Question

A 120-kg refrigerator, 2.00 m tall and 85.0 cm wide, has its center of mass at its geometrical center. You are attempting to slide it along the floor by pushing horizontally on the side of the refrigerator. The coefficient of static friction between the floor and the refrigerator is 0.300. Depending on where you push, the refrigerator may start to tip over before it starts to slide along the floor.
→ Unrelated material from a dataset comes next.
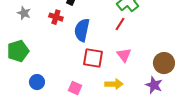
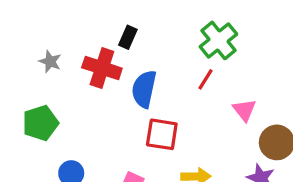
red cross: (56, 17) -> (102, 68), size x1.6
pink triangle: (124, 55) -> (244, 110), moved

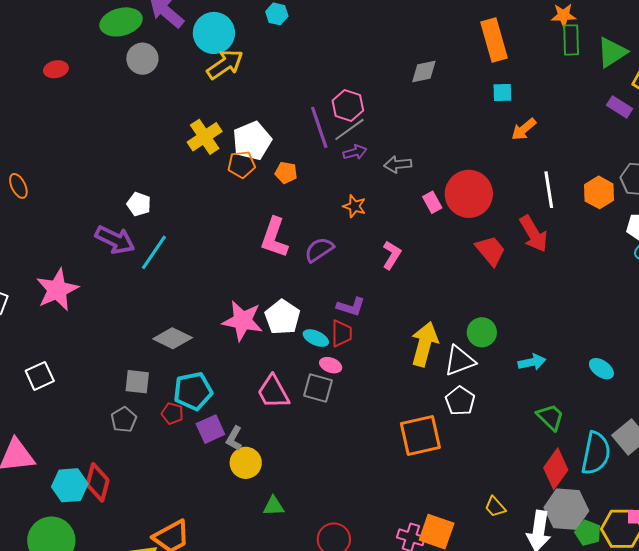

What is the highest distance above the floor that you can push the refrigerator so that it won't tip before it begins to slide

Answer 1

Answer:

Following are the response to the given question:

Explanation:

To address this problem, the notions of friction and torque in the kinematic equations of motion have to be applied.

The friction resistance is defined by

$F=\mu mg$

Here seem to be our values.

$\mu=0.3\\\\m= 120\ kg \\\\g=9.8\ \frac{m}{s^2}$

$F=0.3 \times 120 \times 9.8= 36 \times 9.8= 352.8 \ N$

Take the brain's mid-size weight halfway to the floor, i.e. $d = \frac{0.85}{2} = 0.425 \ m$. The torque around the bottom of the cooler should be zero to reach the maximum range.

$F \times x= mg \times d\\\\ \text{Re-set for x}\\\\ x=\frac{mg \times d}{F}= \frac{mg \times d}{ \mu m g} =\frac{d}{\mu}=\frac{0.425}{0.3}=1.42 \m$

Then we may say that distance before turning is 1.42m.